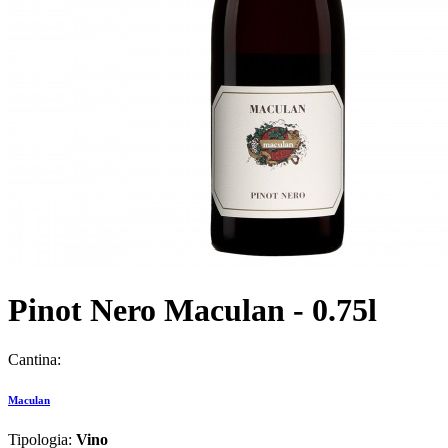
Pinot Nero Maculan - 0.75l
Cantina:
Maculan
Tipologia:
Vino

#### PROBLEM TO WORK ON
Reproduce each entry precisely, dropping only the pictures.

#### TASK RESULT
Pinot Nero Maculan - 0.75l
Cantina:
Maculan
Tipologia:
Vino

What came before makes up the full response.